Try adding the following to your featureCollection element

   <metadata inherited="true">
     <serviceName>all</serviceName>
   </metadata>

Also, since your most recent dataset is the one that is changing, you
might want to change protoDataset@choice from "Latest" to "Penultimate"
(which is the default, so you could just drop protoDataset all
together). Also, since data files in your dataset don't age off, it
probably isn't too important which dataset is used but probably better
to not use the one that gets updated. The protoDataset is used to
populate the metadata in the feature dataset.

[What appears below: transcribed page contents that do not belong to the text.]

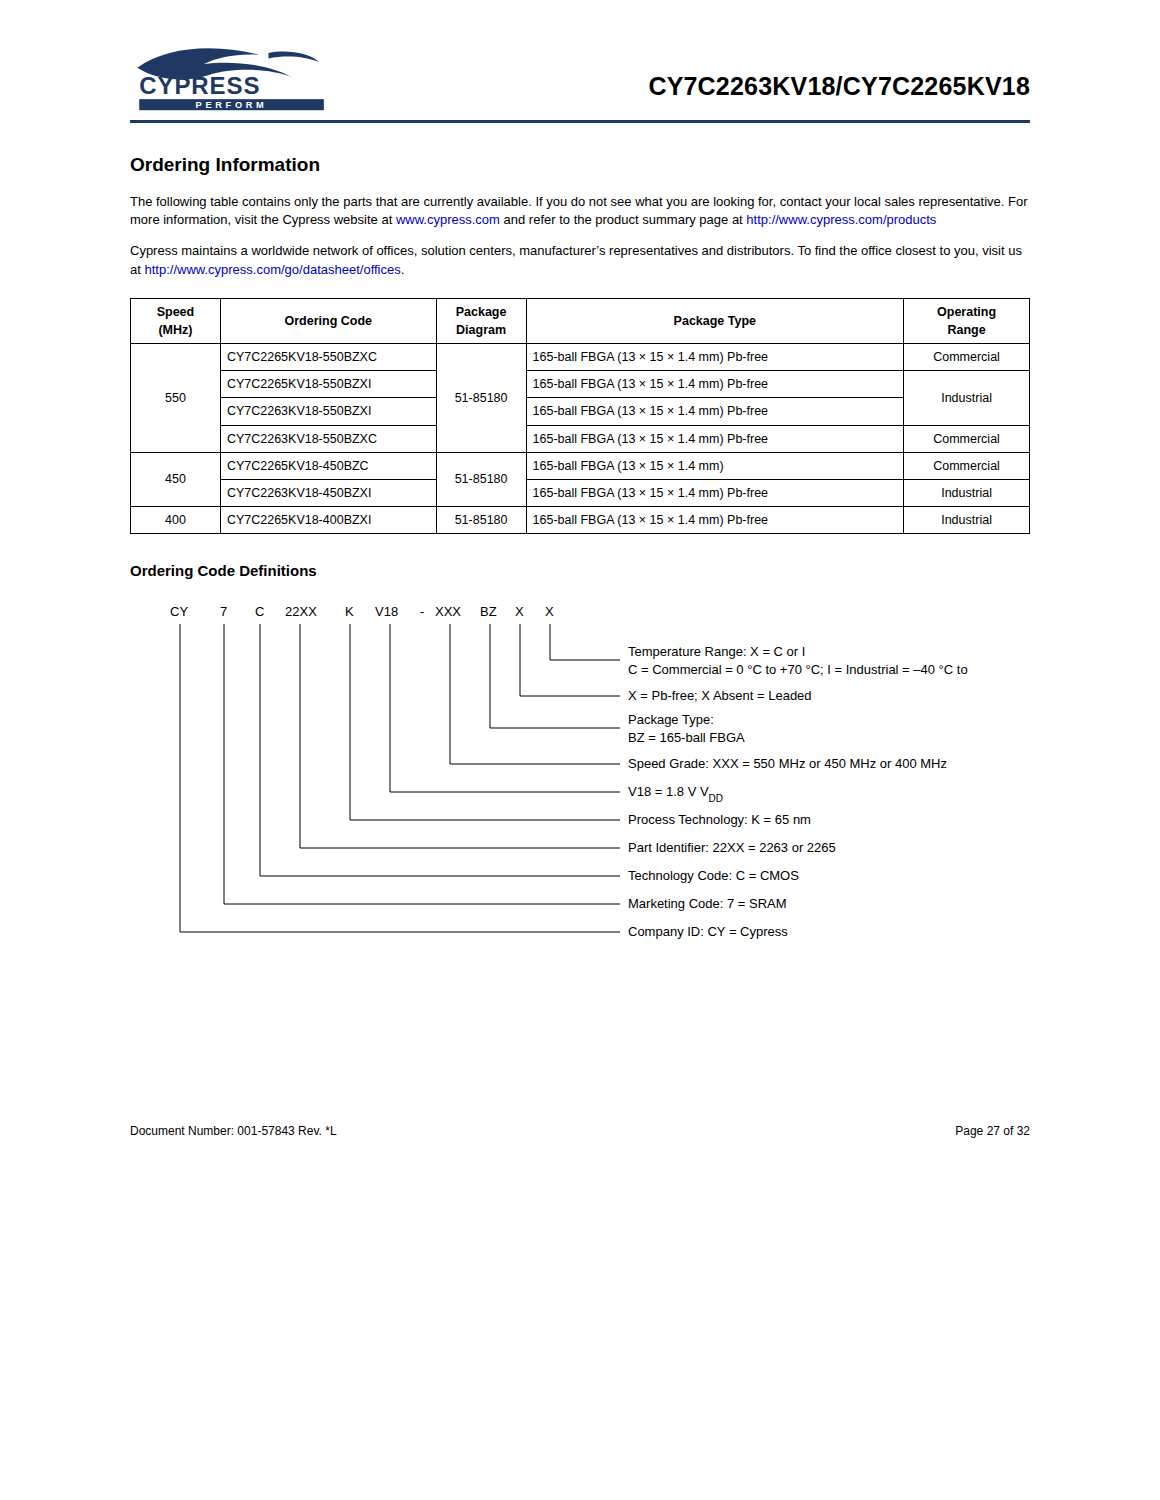CYPRESS PERFORM
CY7C2263KV18/CY7C2265KV18
Ordering Information
The following table contains only the parts that are currently available. If you do not see what you are looking for, contact your local sales representative. For more information, visit the Cypress website at www.cypress.com and refer to the product summary page at http://www.cypress.com/products
Cypress maintains a worldwide network of offices, solution centers, manufacturer’s representatives and distributors. To find the office closest to you, visit us at http://www.cypress.com/go/datasheet/offices.
| Speed (MHz) | Ordering Code | Package Diagram | Package Type | Operating Range |
| --- | --- | --- | --- | --- |
| 550 | CY7C2265KV18-550BZXC | 51-85180 | 165-ball FBGA (13 × 15 × 1.4 mm) Pb-free | Commercial |
| CY7C2265KV18-550BZXI | 165-ball FBGA (13 × 15 × 1.4 mm) Pb-free | Industrial |
| CY7C2263KV18-550BZXI | 165-ball FBGA (13 × 15 × 1.4 mm) Pb-free |
| CY7C2263KV18-550BZXC | 165-ball FBGA (13 × 15 × 1.4 mm) Pb-free | Commercial |
| 450 | CY7C2265KV18-450BZC | 51-85180 | 165-ball FBGA (13 × 15 × 1.4 mm) | Commercial |
| CY7C2263KV18-450BZXI | 165-ball FBGA (13 × 15 × 1.4 mm) Pb-free | Industrial |
| 400 | CY7C2265KV18-400BZXI | 51-85180 | 165-ball FBGA (13 × 15 × 1.4 mm) Pb-free | Industrial |
Ordering Code Definitions
CY 7 C 22XX K V18 - XXX BZ X X Temperature Range: X = C or I C = Commercial = 0 °C to +70 °C; I = Industrial = –40 °C to +85 °C X = Pb-free; X Absent = Leaded Package Type: BZ = 165-ball FBGA Speed Grade: XXX = 550 MHz or 450 MHz or 400 MHz V18 = 1.8 V VDD Process Technology: K = 65 nm Part Identifier: 22XX = 2263 or 2265 Technology Code: C = CMOS Marketing Code: 7 = SRAM Company ID: CY = Cypress
Document Number: 001-57843 Rev. *L
Page 27 of 32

Since your datasets are a simple timeseries rather than a full-blown
FMRC, you will probably want to add

   <fmrcConfig datasetTypes="Best"/>

The fmrcConfig@datasetTypes value tells the featureCollection which
types of FMRC datasets to create. With the value "Best", the forecast
types are left off and only the "Best Time Series" dataset is created.
Not the best dataset name for a simple time series grid (its not just
the best time series, its the only one!) but that's what we have for the
moment. If you want to let people see the underlying files, you could
add "Files" to the fmrcConfig@datasetTypes value.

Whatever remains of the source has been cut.